In FRAP, a fluorescent region is bleached and recovery indicates lateral diffusion into the area.
Lipid rafts are small, dynamic microdomains enriched in certain lipids and proteins.
They do not contradict the model; they refine it by showing membranes can be laterally heterogeneous while still fluid overall.
Carbohydrate chains are added in ways that preserve orientation during membrane trafficking.
This leads to consistent asymmetry, with glycans facing outward where they can participate in external recognition events.
Spontaneous “flip-flop” of most phospholipids is rare due to energetic barriers.

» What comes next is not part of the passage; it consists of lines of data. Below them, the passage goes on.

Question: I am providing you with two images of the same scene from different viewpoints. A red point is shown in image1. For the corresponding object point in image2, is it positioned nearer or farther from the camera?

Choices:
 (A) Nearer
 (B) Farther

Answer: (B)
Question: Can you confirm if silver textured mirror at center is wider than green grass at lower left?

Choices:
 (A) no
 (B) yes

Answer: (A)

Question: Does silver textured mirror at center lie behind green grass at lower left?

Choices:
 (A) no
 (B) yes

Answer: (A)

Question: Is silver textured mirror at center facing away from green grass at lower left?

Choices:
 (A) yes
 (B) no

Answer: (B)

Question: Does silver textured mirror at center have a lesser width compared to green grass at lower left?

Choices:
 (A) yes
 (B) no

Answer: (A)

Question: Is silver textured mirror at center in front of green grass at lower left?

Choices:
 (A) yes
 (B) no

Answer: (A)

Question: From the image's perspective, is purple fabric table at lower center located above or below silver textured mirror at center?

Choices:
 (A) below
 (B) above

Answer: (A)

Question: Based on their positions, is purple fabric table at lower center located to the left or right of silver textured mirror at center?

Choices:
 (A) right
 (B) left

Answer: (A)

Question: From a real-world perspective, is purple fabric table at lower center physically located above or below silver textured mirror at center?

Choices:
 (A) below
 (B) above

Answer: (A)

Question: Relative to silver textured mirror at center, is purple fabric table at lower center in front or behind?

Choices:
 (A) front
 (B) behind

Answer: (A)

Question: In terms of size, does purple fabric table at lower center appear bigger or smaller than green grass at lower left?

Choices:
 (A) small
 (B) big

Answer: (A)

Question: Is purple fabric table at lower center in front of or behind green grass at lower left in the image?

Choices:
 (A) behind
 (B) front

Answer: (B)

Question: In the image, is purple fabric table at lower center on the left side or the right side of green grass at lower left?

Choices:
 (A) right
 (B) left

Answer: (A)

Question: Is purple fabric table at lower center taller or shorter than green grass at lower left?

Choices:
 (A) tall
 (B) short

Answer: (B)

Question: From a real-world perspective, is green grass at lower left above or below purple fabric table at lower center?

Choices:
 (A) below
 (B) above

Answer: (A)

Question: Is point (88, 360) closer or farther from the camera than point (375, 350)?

Cells also use enzymes (e.g., flippases/scramblases) and targeted trafficking to establish and regulate asymmetry.
No. Many animals use cholesterol extensively, while plants use related sterols and many bacteria lack sterols (with some exceptions).
Different steroids can play similar fluidity-modulating roles depending on the organism and membrane composition.
Practice Questions
State two components of the fluid mosaic model other than phospholipids. (2 marks)
Any two from: proteins, steroids (cholesterol), glycoproteins, glycolipids (1 mark each).
Explain how the fluid mosaic model accounts for membrane flexibility and the varied distribution of molecules within membranes. (5 marks)
Membrane is a phospholipid bilayer providing a flexible framework (1).
Components can move laterally within the membrane plane, giving “fluidity” (1).
Proteins are embedded/associated in different amounts and locations, creating a “mosaic” pattern (1).
Cholesterol (steroids) modulates/ buffers membrane fluidity, helping prevent overly rigid or overly fluid membranes (1).
Glycoproteins/glycolipids contribute to molecular diversity and are typically oriented to the outer surface, supporting asymmetry (1).